Latest revision as of 21:28, 2 January 2019

Two approaches to linear algebra

  • Coordinate-based approach: looks at concrete matrices, more emphasis on computation, works a lot in the standard basis. If linear algebra was analysis, this would be called "calculus"
  • Coordinate-free approach: Abstract vector spaces, more emphasis on linear maps. If linear algebra was analysis, this would be called "real analysis".

First half of linear algebra

The point of the first half is to consider general linear transformations (i.e. does not restrict to operators) and classify them into injective/surjective/bijective.

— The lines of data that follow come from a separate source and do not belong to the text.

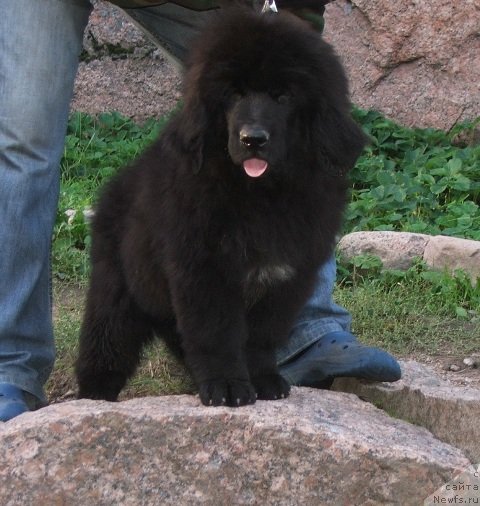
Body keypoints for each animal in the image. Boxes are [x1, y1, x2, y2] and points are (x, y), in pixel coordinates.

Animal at [77, 7, 366, 408]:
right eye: (233, 94)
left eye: (283, 96)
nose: (252, 139)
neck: (260, 195)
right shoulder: (204, 271)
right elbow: (216, 334)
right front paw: (226, 386)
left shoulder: (288, 276)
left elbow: (260, 337)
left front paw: (262, 380)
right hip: (117, 289)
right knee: (105, 345)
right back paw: (93, 397)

See this table.

Topics include:

  • Elementary row operations, elementary matrices
  • Row equivalence (several equivalent formulations)
  • Echelon form, reduced row echelon form, pivots
  • Linear independence, span, basis (there seems to be a choice of doing this as sets vs lists, although I think even books that use sets are sometimes forced to then define an "ordered basis")
  • Column space
  • Row space
  • Rank, column rank, row rank
  • Linear systems of equations
  • Matrix multiplication
  • Null space = solution set of homogeneous linear system
  • Finding a basis for range, null space, range of transpose, null space of transpose
  • Fundamental theorem of linear maps: rank + nullity = dimension of domain
  • Equivalent properties of injective, surjective, bijective
  • Change of basis
  • Matrix similarity
  • Going back and forth between coordinate-based and coordinate-free approach, e.g. diagonalization via multiplying on both sides vs diagonalization via picking some basis

Second half of linear algebra

The second half focuses on operators (linear maps that map from a vector space to the same vector space) and does inner product stuff. Maybe this is called "spectral theory".

Topics:

  • Inner product
  • Norm
  • Eigen stuff
  • Determinants? Trace?
  • Spectral theorem
  • Singular value decomposition
  • Diagonalization
  • Orthogonality
  • Orthonormal bases
  • Orthogonal projection

Questions

  • Can the second half be done first?